■ What is being asked: Retype every line in the rows below word for word, leaving out the pictures.

──────

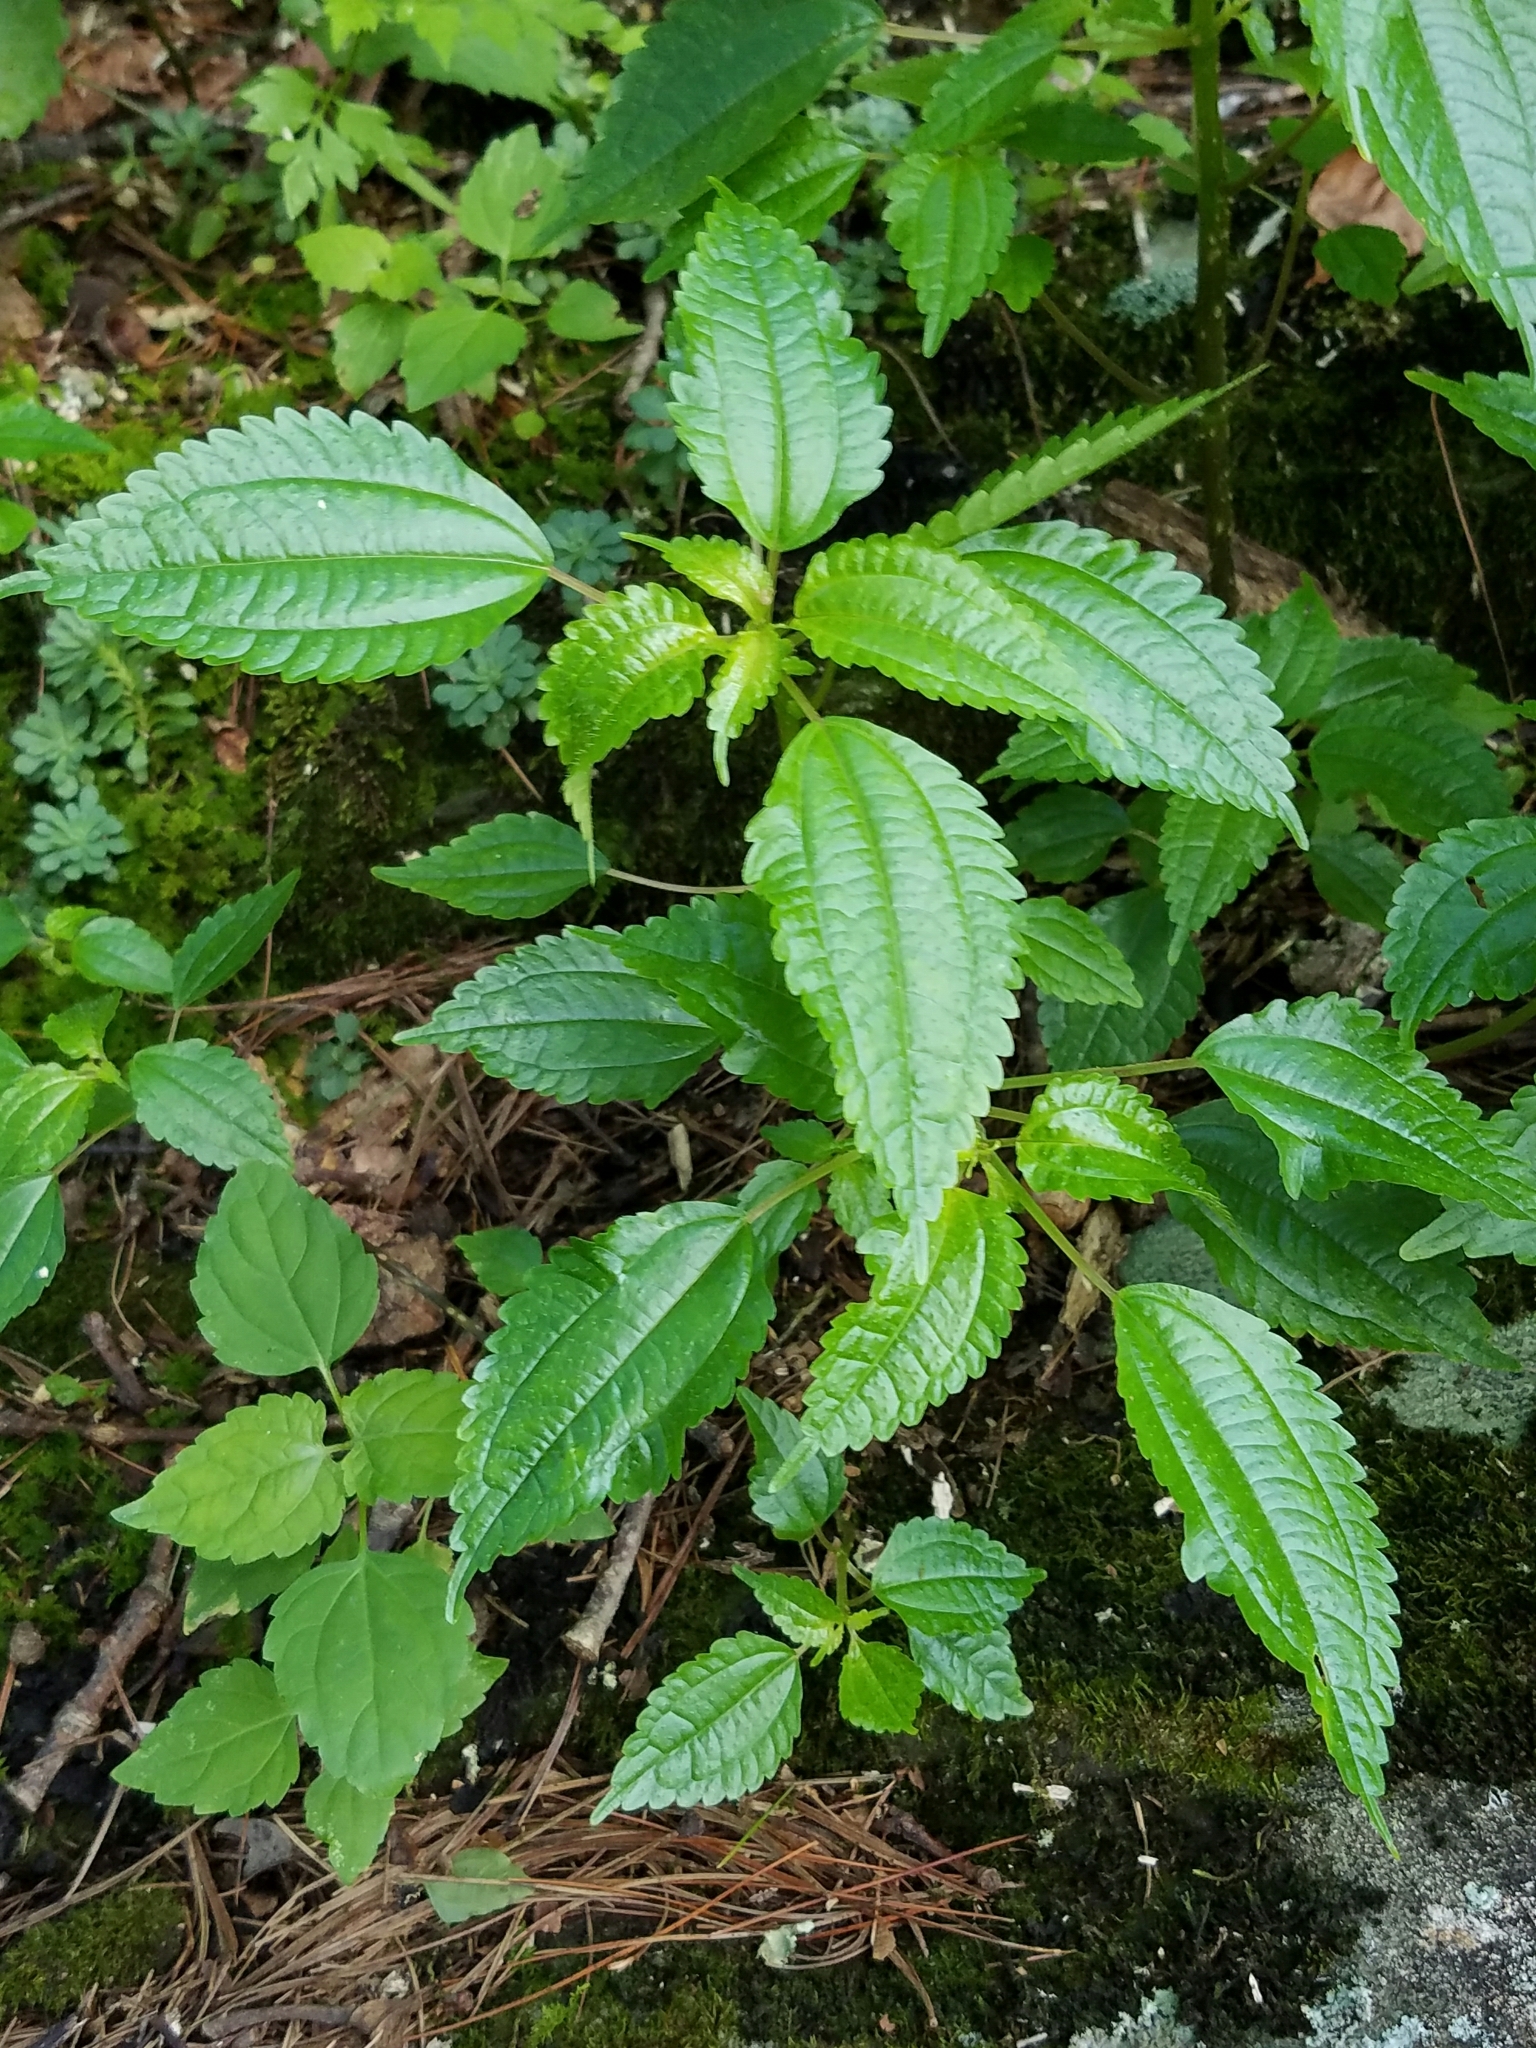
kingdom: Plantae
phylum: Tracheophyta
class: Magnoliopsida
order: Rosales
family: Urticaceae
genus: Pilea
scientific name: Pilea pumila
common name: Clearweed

──────

■ Solution:
kingdom: Plantae
phylum: Tracheophyta
class: Magnoliopsida
order: Rosales
family: Urticaceae
genus: Pilea
scientific name: Pilea pumila
common name: Clearweed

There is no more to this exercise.